The interest-only option, simply servicing the loan, means the mortgage is repaid on the sale of the property. James and Brenda could invest pounds 50 a month into a PEP/ISA to build up some capital which could be used towards the repayment. A pounds 50 monthly investment at a rate of return of 9 per cent will produce roughly pounds 8,110 over 10 years. Alternatively they could opt for a repayment mortgage, which looks to repay capital and interest over time.

This reorganisation will reduce Brenda's and James's outgoings by pounds 300 per month, depending on which option is chosen.

I recommend the remaining pounds 25,000 is invested in the following manner: pounds 3,000 should be added to an existing pounds 2,000 in their emergency account, giving pounds 5,000.

The home for this emergency account should be Standard Life Bank. Brenda and James can split this by investing pounds 3,000 into a 50-day notice account, paying gross income of 7.3 per cent. The remaining pounds 2,000 can go into the Direct Access Saving Account, which pays out at a rate of 7.1 per cent gross.

Should Brenda and James need to raid their emergency account, I strongly recommend that they immediately set up a direct debit of whatever is affordable to replace that money over time, so the next time they face an emergency there is money available without resorting to overdrafts or credit cards.

This leaves pounds 22,000. By investing pounds 6,000 in a low-risk income-producing PEP, such as the Commercial Union's Monthly Income PEP, the couple are earning about pounds 30 income a month, while maintaining the potential for tax-free capital growth.

A higher-risk investment, but one offering excellent income levels, is Scottish Life's Income Bonus Bond.
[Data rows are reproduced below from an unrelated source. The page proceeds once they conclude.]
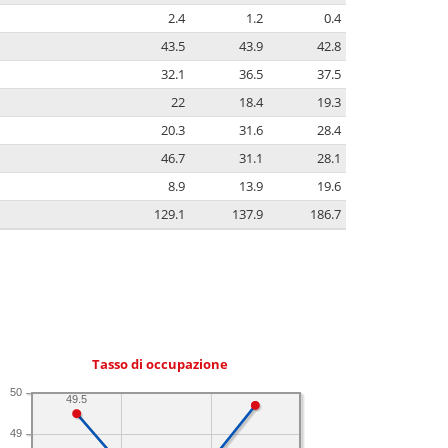
2.4
1.2
0.4
43.5
43.9
42.8
32.1
36.5
37.5
22
18.4
19.3
20.3
31.6
28.4
46.7
31.1
28.1
8.9
13.9
19.6
129.1
137.9
186.7
Tasso di occupazione
50
49.5
49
This pays 9 per cent a year for 5.5 years. Then, net investment is returned in full provided that the FTSE100 and the SMI (Swiss) share indexes have grown by an average of 5.87 per cent annually. The worst-case scenario is that investors receive back their net investment less the income received - a pounds 10,000 investment would provide income worth pounds 3,928, so the return of capital would be pounds 5,772 (there is a 3 per cent set-up fee).

The total income of roughly pounds 360 a month, increasing to pounds 860 in June, plus pounds 873 a year from the Bonus Bond, will offset any reduction due to James's ill-health and still leave the couple pounds 210 a month better off.

I recommend that the remaining pounds 6,000 be invested in a range of second- hand endowments, ensuring the maturity of lump sums at specific times in the future. These are low-risk products which suit the couple's attitude to risk.

James and Brenda do have life cover of pounds 50,000 each through Teachers Assurance. This will last until 2012 when their current mortgage should end. This is valuable and should be maintained. Finally, Brenda has a Bupa policy at work which covers James as well. This could be very valuable in the future.